In the early years of photography, photographers and painters collaborated, borrowed and shared ideas, ushering in a period of innovation in both art forms. As a new show opens at Tate Britain exploring how the two disciplines influenced each other, we take a look at the stories behind the images.
Dante Gabriel Rossetti Proserpine 1874 and Zaida Ben-Yusuf The Odor of Pomegranates c1899
Jane Morris was the model for Rossetti’s Proserpine brooding in the underworld, where she is fated to stay because she ate part of a pomegranate. It has been suggested that the picture reflected Rossetti’s feelings about (his later lover) Jane’s marriage to fellow artist and designer William Morris. Though the model for Zaida Ben Yusuf’s study of the same subject, made in 1899 (the year Rossetti’s painting was published as a photogravure), is anonymous, it bears a resemblance to the photographer herself. A working class woman from London, the success of Ben-Yusuf’s New York portrait studio owed much to her unconventional style and decor and her innovative, art-inspired compositions. Ben-Yusuf’s pomegranate has not yet been bitten, changing the emphasis of the picture from regret to temptation.
James Abbott McNeill Whistler Three Figures: Pink and Grey 1868–78 and John Cimon Warburg The Japanese Parasol c.1909
In 1907, the Lumière brothers made the first practical colour photographic process available. Warburg was interested in the decorative possibilities of these new autochromes, and paintings were a natural model for him. However, when creating new colour images such as this Japanese-influenced image, the colours often appeared sharp and jarring in comparison to the older monochrome process. To produce a paler palette, Warburg over-exposed this plate.
Whistler was already famous for selecting harmonious colours, settings and accessories, and for his enthusiasm for Japanese design. The three figures in Whistler’s painting were based on classical sculptures sketched in the British Museum as well as from photographs.

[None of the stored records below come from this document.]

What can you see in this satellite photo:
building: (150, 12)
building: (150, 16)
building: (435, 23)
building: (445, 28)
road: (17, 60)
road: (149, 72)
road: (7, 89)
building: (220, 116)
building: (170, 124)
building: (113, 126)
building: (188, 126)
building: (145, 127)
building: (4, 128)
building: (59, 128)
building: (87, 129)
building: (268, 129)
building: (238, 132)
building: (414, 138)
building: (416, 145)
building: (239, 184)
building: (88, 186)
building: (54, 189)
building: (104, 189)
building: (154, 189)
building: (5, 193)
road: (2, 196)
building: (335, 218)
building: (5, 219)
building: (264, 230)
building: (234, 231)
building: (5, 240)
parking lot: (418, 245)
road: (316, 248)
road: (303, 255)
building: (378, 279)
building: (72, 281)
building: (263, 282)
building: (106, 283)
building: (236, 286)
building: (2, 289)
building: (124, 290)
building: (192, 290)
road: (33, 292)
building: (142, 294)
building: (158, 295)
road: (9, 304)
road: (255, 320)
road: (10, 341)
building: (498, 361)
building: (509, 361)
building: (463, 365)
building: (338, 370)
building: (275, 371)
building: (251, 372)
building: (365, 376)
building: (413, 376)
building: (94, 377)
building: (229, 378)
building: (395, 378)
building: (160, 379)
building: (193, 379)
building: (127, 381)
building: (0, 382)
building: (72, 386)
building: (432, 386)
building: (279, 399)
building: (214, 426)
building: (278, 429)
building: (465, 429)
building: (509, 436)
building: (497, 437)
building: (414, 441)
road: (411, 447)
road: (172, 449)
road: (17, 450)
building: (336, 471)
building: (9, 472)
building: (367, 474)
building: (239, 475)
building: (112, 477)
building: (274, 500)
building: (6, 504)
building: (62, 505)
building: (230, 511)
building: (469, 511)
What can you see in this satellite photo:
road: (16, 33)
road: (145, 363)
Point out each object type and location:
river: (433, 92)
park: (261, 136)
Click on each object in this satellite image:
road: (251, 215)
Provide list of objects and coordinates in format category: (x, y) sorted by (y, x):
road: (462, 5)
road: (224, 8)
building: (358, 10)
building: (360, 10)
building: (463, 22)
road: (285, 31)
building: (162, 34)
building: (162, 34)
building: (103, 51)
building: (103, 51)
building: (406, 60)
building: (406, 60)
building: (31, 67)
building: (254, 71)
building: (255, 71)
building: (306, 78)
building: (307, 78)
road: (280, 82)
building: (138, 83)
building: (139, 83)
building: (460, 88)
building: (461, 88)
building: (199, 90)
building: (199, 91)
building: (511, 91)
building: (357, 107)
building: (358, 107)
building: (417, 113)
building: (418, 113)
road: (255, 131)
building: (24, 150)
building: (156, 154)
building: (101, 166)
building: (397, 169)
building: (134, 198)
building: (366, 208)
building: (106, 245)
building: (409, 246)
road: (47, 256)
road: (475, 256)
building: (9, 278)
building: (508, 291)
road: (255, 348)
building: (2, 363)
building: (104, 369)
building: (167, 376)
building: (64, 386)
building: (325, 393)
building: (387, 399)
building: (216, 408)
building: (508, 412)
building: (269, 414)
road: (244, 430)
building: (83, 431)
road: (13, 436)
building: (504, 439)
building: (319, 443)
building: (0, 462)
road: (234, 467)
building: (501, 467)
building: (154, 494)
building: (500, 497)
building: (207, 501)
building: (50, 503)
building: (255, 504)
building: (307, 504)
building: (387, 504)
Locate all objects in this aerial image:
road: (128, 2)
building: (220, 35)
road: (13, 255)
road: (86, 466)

Henry Wallis Chatterton 1856 and James Robinson The Death of Chatterton 1859
Painters and photographers at this time represented real people in their pictures, rather than using conventional models. Henry Wallis’s friend, George Meredith posed for his painting of the suicide of eighteenth century poet Thomas Chatterton. Meredith himself was also a poet struggling to survive by his writing, and this bare attic overlooking the City of London evoked the urban poverty of Wallis’s own time. Unfortunately, the friendship ended when Meredith’s wife left him for Wallis. The painting toured Britain and Ireland and its striking realism inspired Dublin photographer James Robinson to recreate it using a young boy on a real bed set against a painted attic background. The image was an early example of stereoscopic three-dimensional photography.